(Beginning of SOURCE MATERIAL)

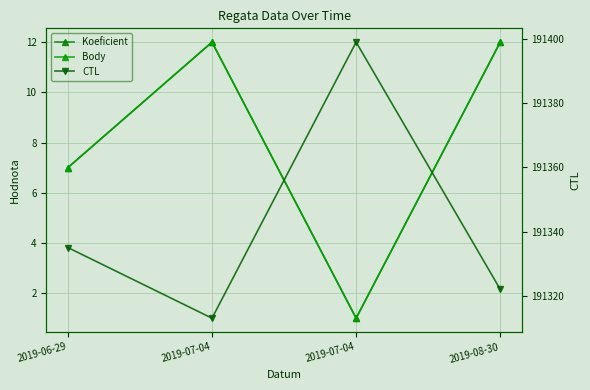

List the series in order of their peak value, lowest first.

Koeficient, Body, CTL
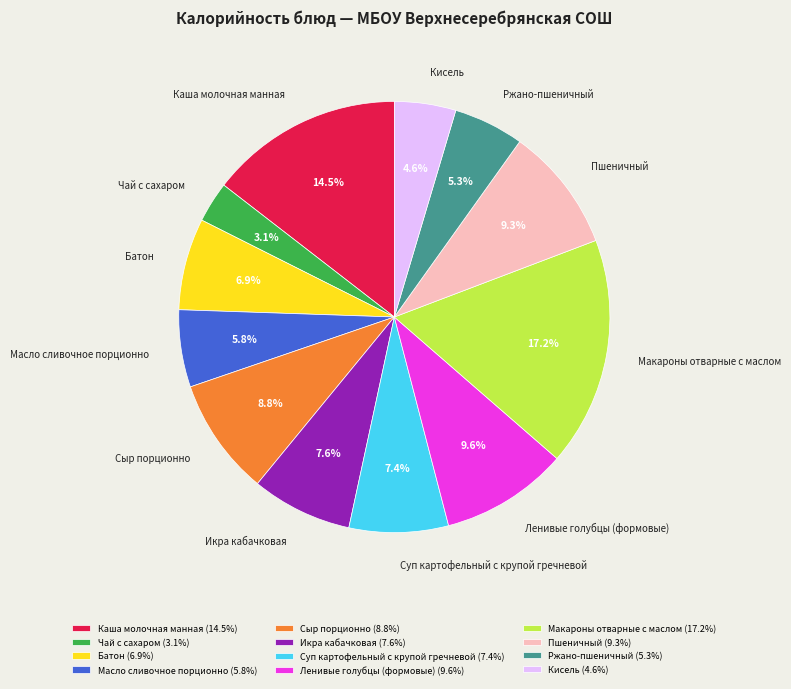

To the nearest percent, what is the difference between the largest and smallest slice percentages?

14%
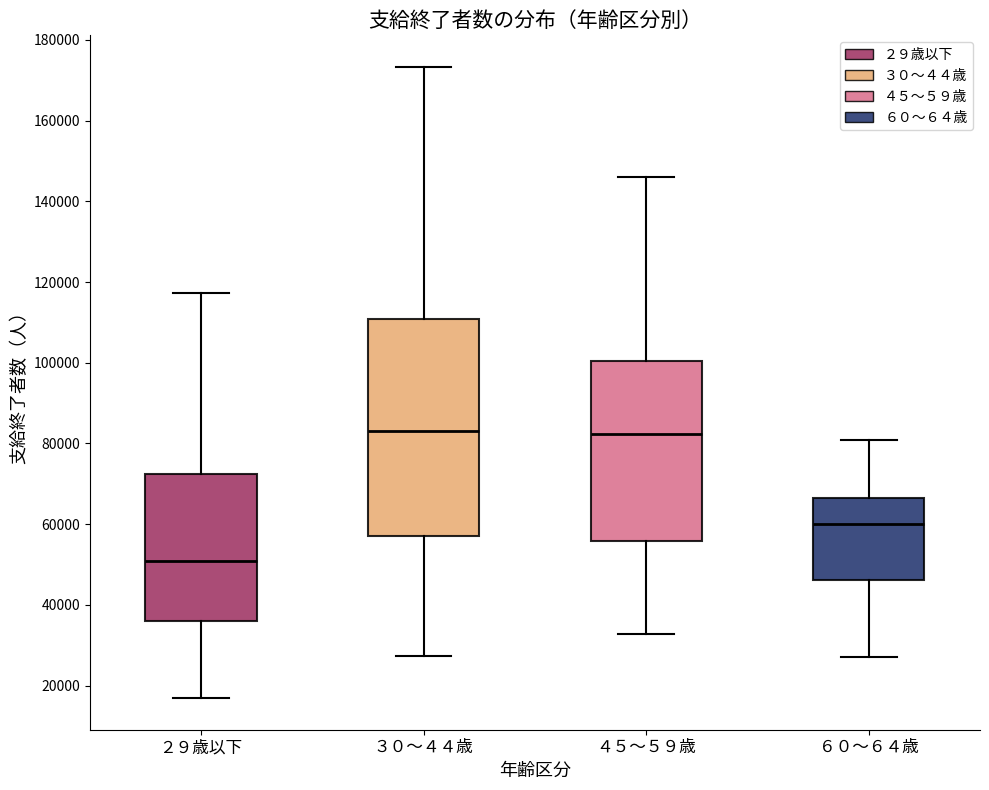

Reading left to right, read every box against the y-axis: the position of its median line, the range the box covers, and the ends of its whiskers. The values are not printed on the chart, so give them approximately, as read against the axis.

２９歳以下: median 50000, box 36000 to 72000, whiskers 16000 to 118000
３０～４４歳: median 84000, box 58000 to 110000, whiskers 28000 to 174000
４５～５９歳: median 82000, box 56000 to 100000, whiskers 32000 to 146000
６０～６４歳: median 60000, box 46000 to 66000, whiskers 28000 to 80000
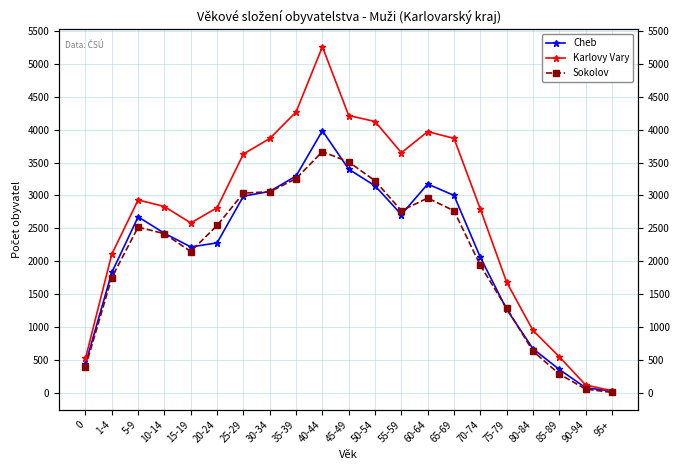

Where is Karlovy Vary nearest to the value 2645?

15-19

(End of SOURCE MATERIAL)

Lay out the lines of all the items above as a numbered list, leaving out blank lines and omitting the pictures.

**RESULT BELOW:**
1. List the series in order of their peak value, lowest first.
2. Koeficient, Body, CTL
3. To the nearest percent, what is the difference between the largest and smallest slice percentages?
4. 14%
5. Reading left to right, read every box against the y-axis: the position of its median line, the range the box covers, and the ends of its whiskers. The values are not printed on the chart, so give them approximately, as read against the axis.
6. ２９歳以下: median 50000, box 36000 to 72000, whiskers 16000 to 118000
7. ３０～４４歳: median 84000, box 58000 to 110000, whiskers 28000 to 174000
8. ４５～５９歳: median 82000, box 56000 to 100000, whiskers 32000 to 146000
9. ６０～６４歳: median 60000, box 46000 to 66000, whiskers 28000 to 80000
10. Where is Karlovy Vary nearest to the value 2645?
11. 15-19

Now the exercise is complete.